Q. Your company is big on R&D, how much of it has been done and ongoing on Covid-19 pandemic in relation to Sub Saharan Africa?

A. The Novartis HCQ trial was cancelled due to difficult recruitment and also based upon latest evidence emerging to show lack of benefit in COVID-19. That trial had a number of sites in South Africa. We are also aware of some trials being carried out in Sub Sahara Africa by independent organizations such as the DNDi. There are no Novartis clinical trials ongoing in SSA specifically relating to COVID-19, however we have a number of clinical trials ongoing in malaria and sickle cell disease in East and West Africa, with our efforts also being focused on clinical trials in other disease areas such as cardiovascular, eye disease and oncology.
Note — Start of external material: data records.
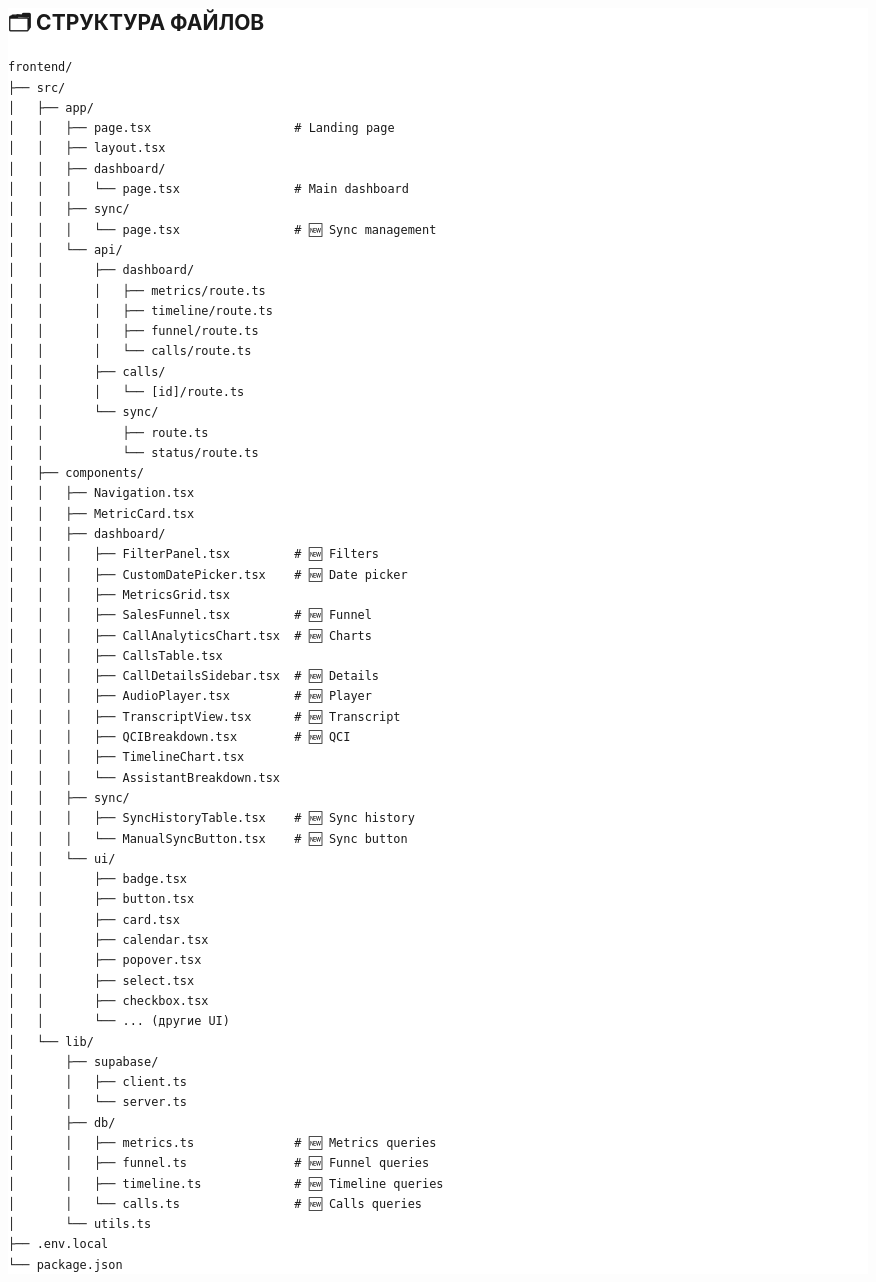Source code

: 
## 🗂️ СТРУКТУРА ФАЙЛОВ

```
frontend/
├── src/
│   ├── app/
│   │   ├── page.tsx                    # Landing page
│   │   ├── layout.tsx
│   │   ├── dashboard/
│   │   │   └── page.tsx                # Main dashboard
│   │   ├── sync/
│   │   │   └── page.tsx                # 🆕 Sync management
│   │   └── api/
│   │       ├── dashboard/
│   │       │   ├── metrics/route.ts
│   │       │   ├── timeline/route.ts
│   │       │   ├── funnel/route.ts
│   │       │   └── calls/route.ts
│   │       ├── calls/
│   │       │   └── [id]/route.ts
│   │       └── sync/
│   │           ├── route.ts
│   │           └── status/route.ts
│   ├── components/
│   │   ├── Navigation.tsx
│   │   ├── MetricCard.tsx
│   │   ├── dashboard/
│   │   │   ├── FilterPanel.tsx         # 🆕 Filters
│   │   │   ├── CustomDatePicker.tsx    # 🆕 Date picker
│   │   │   ├── MetricsGrid.tsx
│   │   │   ├── SalesFunnel.tsx         # 🆕 Funnel
│   │   │   ├── CallAnalyticsChart.tsx  # 🆕 Charts
│   │   │   ├── CallsTable.tsx
│   │   │   ├── CallDetailsSidebar.tsx  # 🆕 Details
│   │   │   ├── AudioPlayer.tsx         # 🆕 Player
│   │   │   ├── TranscriptView.tsx      # 🆕 Transcript
│   │   │   ├── QCIBreakdown.tsx        # 🆕 QCI
│   │   │   ├── TimelineChart.tsx
│   │   │   └── AssistantBreakdown.tsx
│   │   ├── sync/
│   │   │   ├── SyncHistoryTable.tsx    # 🆕 Sync history
│   │   │   └── ManualSyncButton.tsx    # 🆕 Sync button
│   │   └── ui/
│   │       ├── badge.tsx
│   │       ├── button.tsx
│   │       ├── card.tsx
│   │       ├── calendar.tsx
│   │       ├── popover.tsx
│   │       ├── select.tsx
│   │       ├── checkbox.tsx
│   │       └── ... (другие UI)
│   └── lib/
│       ├── supabase/
│       │   ├── client.ts
│       │   └── server.ts
│       ├── db/
│       │   ├── metrics.ts              # 🆕 Metrics queries
│       │   ├── funnel.ts               # 🆕 Funnel queries
│       │   ├── timeline.ts             # 🆕 Timeline queries
│       │   └── calls.ts                # 🆕 Calls queries
│       └── utils.ts
├── .env.local
└── package.json
```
Our aim is to improve patient access and outcomes and to this end, expanding our clinical trial footprint in SSA allows us to build R&D capabilities and to diversify the body of evidence that exists from developed parts of the world. We continue to support the wider public health response to the crisis, including by pledging to donate millions of doses of our medicines to enable patients to access a potential treatment while also advancing clinical research in the fight against COVID-19. We have made significant contributions – upwards of USD 40 million – to over 60 projects around the world that support local communities impacted by the crisis. These include donations to strengthen medical infrastructure and provide on-site support in many countries including Italy, Croatia and Brazil. And we are supporting aid in many countries in sub-Saharan Africa, where the potential effects of COVID-19 could be devastating due to the health care challenges the continent already faces.